The cumulative probability table is used to produce a value by generating a probe probability using the standard uniform distribution, and then conducting a binary search for the index of the lowest value in the cumulative probability table that is greater than the probe probability.

Adhoc probability

Cumulative probability tables can be constructed using adhoc values just as easily. I have a helper function that takes a set of percentages and computes the cumulative probability table from them. This is handy for when you want to make a biased selection of components or colours, e.g. red 20% of the time, blue 50% of the time, and green 30% of the time.

The same binary search operation used for the Zipf distribution uses the table to produce index values with the appropriate distribution.


A simple Markov chain can be created using essentially the same cumulative probability table as before. Here, however, the table is a table of tables, indexed by the prior index value. Markov chains come up when there is a sequence of components that you want to correlate with one another in some fashion.


A multimodal distribution is just one that is the combination of two or more other distributions. I've used it for things like when I want peaks around a couple of values but an excluded middle.

This is implemented as a uniform selection of which distribution to select from, followed by a selection from that distribution.


The constant distribution is obvious to implement and obviously boring. It isn't a "random" distribution at all. Yet I have an implementation for it. Why? Read on.

Implementation by descriptor

For my purposes in art, I am often tinkering with the distributions I use. It is useful, therefore, to have them represented as data rather than embedded deep in the code as a bunch of function calls and mathematical operations. This also allows me to dump out the distribution information into metadata so I know what distributions were used for a particular result. The descriptors are maps with keys for the distribution type, its basic parameters (e.g. mean, Zipf alpha, etc.). A generic function takes one of these descriptors to produce a value. Here is where the "constant" distribution comes in: I can fix certain parts of the algorithm to test the effects of other parts by using a constant distribution, without having to change anything in the code but a descriptor in a table.

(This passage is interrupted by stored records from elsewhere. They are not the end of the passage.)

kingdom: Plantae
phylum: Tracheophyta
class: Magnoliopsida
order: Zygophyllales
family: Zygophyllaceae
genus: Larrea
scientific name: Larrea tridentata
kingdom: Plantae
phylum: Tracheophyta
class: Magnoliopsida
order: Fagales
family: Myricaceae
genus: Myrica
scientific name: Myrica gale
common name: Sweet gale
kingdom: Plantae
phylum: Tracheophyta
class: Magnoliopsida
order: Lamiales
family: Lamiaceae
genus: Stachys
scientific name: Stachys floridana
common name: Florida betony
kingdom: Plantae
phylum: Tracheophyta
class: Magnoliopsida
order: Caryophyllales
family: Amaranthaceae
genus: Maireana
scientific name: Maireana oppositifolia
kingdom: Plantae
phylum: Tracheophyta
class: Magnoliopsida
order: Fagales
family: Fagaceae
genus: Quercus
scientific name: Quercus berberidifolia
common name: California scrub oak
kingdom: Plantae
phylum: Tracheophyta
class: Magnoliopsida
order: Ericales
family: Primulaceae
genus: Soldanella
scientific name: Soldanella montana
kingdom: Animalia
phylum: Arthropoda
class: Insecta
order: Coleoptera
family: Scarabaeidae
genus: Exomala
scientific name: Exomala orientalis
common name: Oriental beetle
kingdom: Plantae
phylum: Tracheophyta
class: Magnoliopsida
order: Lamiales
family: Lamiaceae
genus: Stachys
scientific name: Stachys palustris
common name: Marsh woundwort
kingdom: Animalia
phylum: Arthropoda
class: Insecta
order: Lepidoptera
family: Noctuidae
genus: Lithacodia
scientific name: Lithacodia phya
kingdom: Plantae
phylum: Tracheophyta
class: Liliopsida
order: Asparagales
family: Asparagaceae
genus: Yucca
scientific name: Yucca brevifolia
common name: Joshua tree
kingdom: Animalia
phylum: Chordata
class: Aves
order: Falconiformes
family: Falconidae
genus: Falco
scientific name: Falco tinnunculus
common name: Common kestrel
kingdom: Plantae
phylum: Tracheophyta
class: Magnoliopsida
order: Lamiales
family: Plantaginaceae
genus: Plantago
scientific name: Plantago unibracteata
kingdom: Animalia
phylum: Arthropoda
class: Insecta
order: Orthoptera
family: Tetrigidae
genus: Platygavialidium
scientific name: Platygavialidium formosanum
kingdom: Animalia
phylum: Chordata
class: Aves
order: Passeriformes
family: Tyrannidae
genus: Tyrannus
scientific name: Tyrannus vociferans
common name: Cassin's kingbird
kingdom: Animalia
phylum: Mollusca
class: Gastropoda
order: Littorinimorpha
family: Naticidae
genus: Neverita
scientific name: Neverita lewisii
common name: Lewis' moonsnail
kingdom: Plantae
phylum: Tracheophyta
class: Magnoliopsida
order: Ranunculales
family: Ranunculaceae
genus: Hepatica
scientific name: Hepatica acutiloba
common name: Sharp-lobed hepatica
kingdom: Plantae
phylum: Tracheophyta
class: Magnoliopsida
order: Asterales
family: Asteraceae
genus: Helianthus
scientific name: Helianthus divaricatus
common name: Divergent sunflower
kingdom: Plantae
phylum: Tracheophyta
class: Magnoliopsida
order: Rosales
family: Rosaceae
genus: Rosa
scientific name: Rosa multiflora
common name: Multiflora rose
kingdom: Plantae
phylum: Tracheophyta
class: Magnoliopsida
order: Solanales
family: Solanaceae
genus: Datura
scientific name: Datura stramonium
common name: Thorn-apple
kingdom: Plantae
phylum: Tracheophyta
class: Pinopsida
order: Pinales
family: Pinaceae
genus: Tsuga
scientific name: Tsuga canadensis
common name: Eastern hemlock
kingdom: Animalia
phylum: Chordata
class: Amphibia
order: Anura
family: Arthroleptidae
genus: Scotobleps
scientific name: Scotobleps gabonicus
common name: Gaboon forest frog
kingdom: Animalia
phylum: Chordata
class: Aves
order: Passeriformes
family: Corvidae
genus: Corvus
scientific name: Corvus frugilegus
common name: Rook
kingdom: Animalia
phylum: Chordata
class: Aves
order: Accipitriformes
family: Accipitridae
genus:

The descriptors also allow for some other features wrapped into the generic randomization functions.

Range truncation

There are a couple of ways to handle values outside of a desired minimum/maximum range with various pros and cons:

  1. truncation/rounding: clamp the out of bounds value to the desired minimum or maximum. Quick, easy, but can give you value spikes at these extremes.
  2. resampling: keep trying until you find a value that works. Can take an arbitrary amount of time, unless you cap the number of retries and fall back on another method, but preserves the shape of the distribution.
  3. no value: don't return the bad value. Only appropriate if you are getting a pool of values and some slop in the number returned is OK.


For distributions that return an index value such as the Zipf distribution, sometimes you just take that value as an index into some table of values, but often you just want to scale it by some value. Scaling can be done either before range truncation or after.

Casting, rounding

Sometimes you want an integer, sometimes you want a float, sometimes you want a boolean value. Since the output of a lot of this, for me, is an SVG file, it is also useful to be able to eliminate a lot of the extra trailing digits, and just keep 2 or 3. The descriptors have properties for all this.

This grid shows the output from various distributions. The range of all values is the same, only the distributions differ. Left to right, top to bottom the distributions for each cell are: uniform, normal with a high standard deviation, Zipf, left-skewed normal, Bernoulli (50%), right-skewed normal, a particular Markov table, normal with a small standard deviation, and a multimodal distribution with narrow normal distributions to the extremes. Sizes are ordered top to bottom, colours left to right, and the number of circles is left sequential.